**YOUR INSTRUCTIONS**
Search the entries below for "that", and copy each line where it appears.

Stored data entries:
● ● ● ●
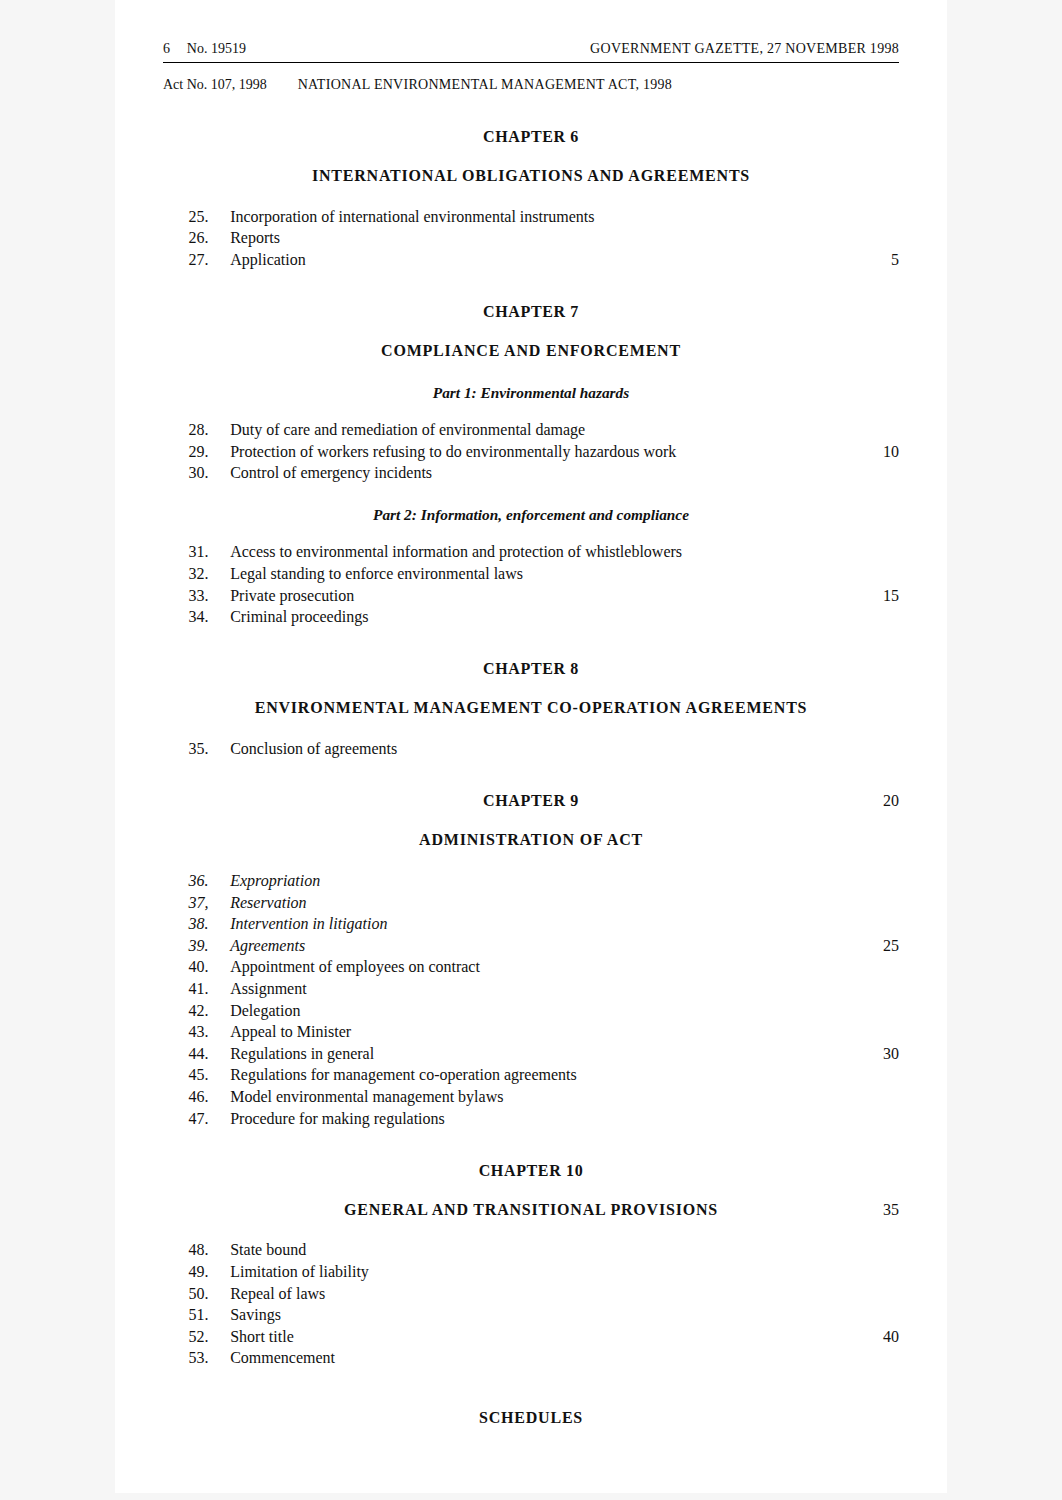6 No. 19519 GOVERNMENT GAZETTE, 27 NOVEMBER 1998
Act No. 107, 1998 NATIONAL ENVIRONMENTAL MANAGEMENT ACT, 1998
CHAPTER 6
INTERNATIONAL OBLIGATIONS AND AGREEMENTS
25. Incorporation of international environmental instruments
26. Reports
27. Application 5
CHAPTER 7
COMPLIANCE AND ENFORCEMENT
Part 1: Environmental hazards
28. Duty of care and remediation of environmental damage
29. Protection of workers refusing to do environmentally hazardous work 10
30. Control of emergency incidents
Part 2: Information, enforcement and compliance
31. Access to environmental information and protection of whistleblowers
32. Legal standing to enforce environmental laws
33. Private prosecution 15
34. Criminal proceedings
CHAPTER 8
ENVIRONMENTAL MANAGEMENT CO-OPERATION AGREEMENTS
35. Conclusion of agreements
CHAPTER 9
20
ADMINISTRATION OF ACT
36. Expropriation
37, Reservation
38. Intervention in litigation
39. Agreements 25
40. Appointment of employees on contract
41. Assignment
42. Delegation
43. Appeal to Minister
44. Regulations in general 30
45. Regulations for management co-operation agreements
46. Model environmental management bylaws
47. Procedure for making regulations
CHAPTER 10
GENERAL AND TRANSITIONAL PROVISIONS
35
48. State bound
49. Limitation of liability
50. Repeal of laws
51. Savings
52. Short title 40
53. Commencement
SCHEDULES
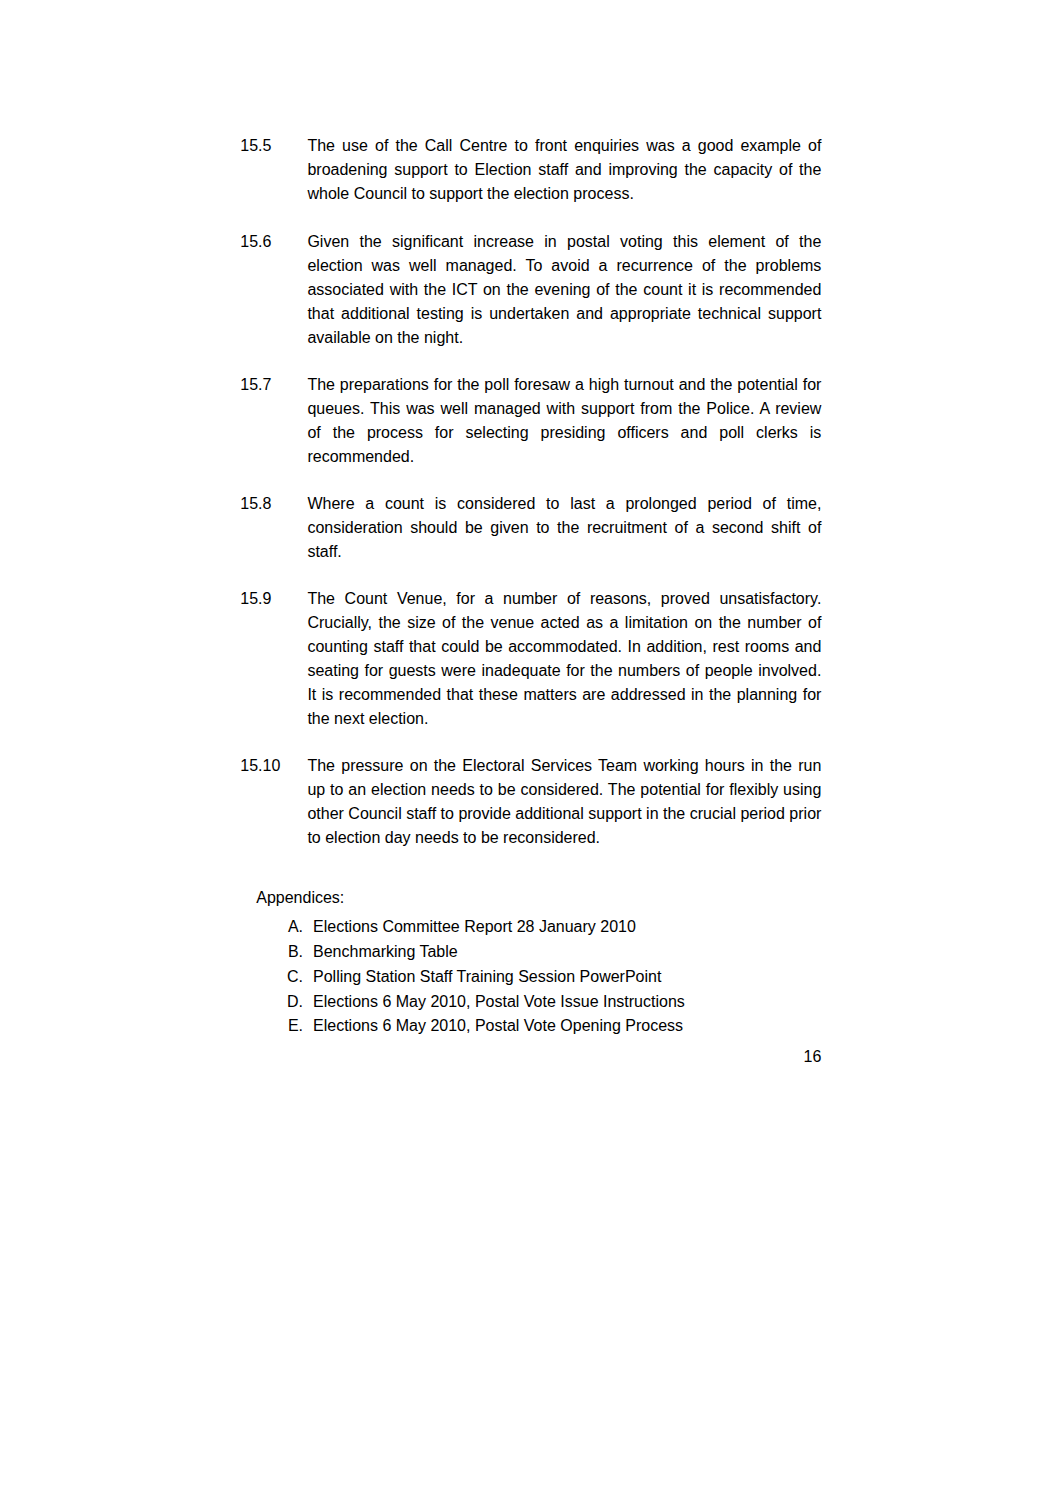15.5
The use of the Call Centre to front enquiries was a good example of broadening support to Election staff and improving the capacity of the whole Council to support the election process.
15.6
Given the significant increase in postal voting this element of the election was well managed. To avoid a recurrence of the problems associated with the ICT on the evening of the count it is recommended that additional testing is undertaken and appropriate technical support available on the night.
15.7
The preparations for the poll foresaw a high turnout and the potential for queues. This was well managed with support from the Police. A review of the process for selecting presiding officers and poll clerks is recommended.
15.8
Where a count is considered to last a prolonged period of time, consideration should be given to the recruitment of a second shift of staff.
15.9
The Count Venue, for a number of reasons, proved unsatisfactory. Crucially, the size of the venue acted as a limitation on the number of counting staff that could be accommodated. In addition, rest rooms and seating for guests were inadequate for the numbers of people involved. It is recommended that these matters are addressed in the planning for the next election.
15.10
The pressure on the Electoral Services Team working hours in the run up to an election needs to be considered. The potential for flexibly using other Council staff to provide additional support in the crucial period prior to election day needs to be reconsidered.
Appendices:
Elections Committee Report 28 January 2010
Benchmarking Table
Polling Station Staff Training Session PowerPoint
Elections 6 May 2010, Postal Vote Issue Instructions
Elections 6 May 2010, Postal Vote Opening Process
16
● ● ● ●
**ANSWER SECTION**
Given the significant increase in postal voting this element of the election was well managed. To avoid a recurrence of the problems associated with the ICT on the evening of the count it is recommended that additional testing is undertaken and appropriate technical support available on the night.
The Count Venue, for a number of reasons, proved unsatisfactory. Crucially, the size of the venue acted as a limitation on the number of counting staff that could be accommodated. In addition, rest rooms and seating for guests were inadequate for the numbers of people involved. It is recommended that these matters are addressed in the planning for the next election.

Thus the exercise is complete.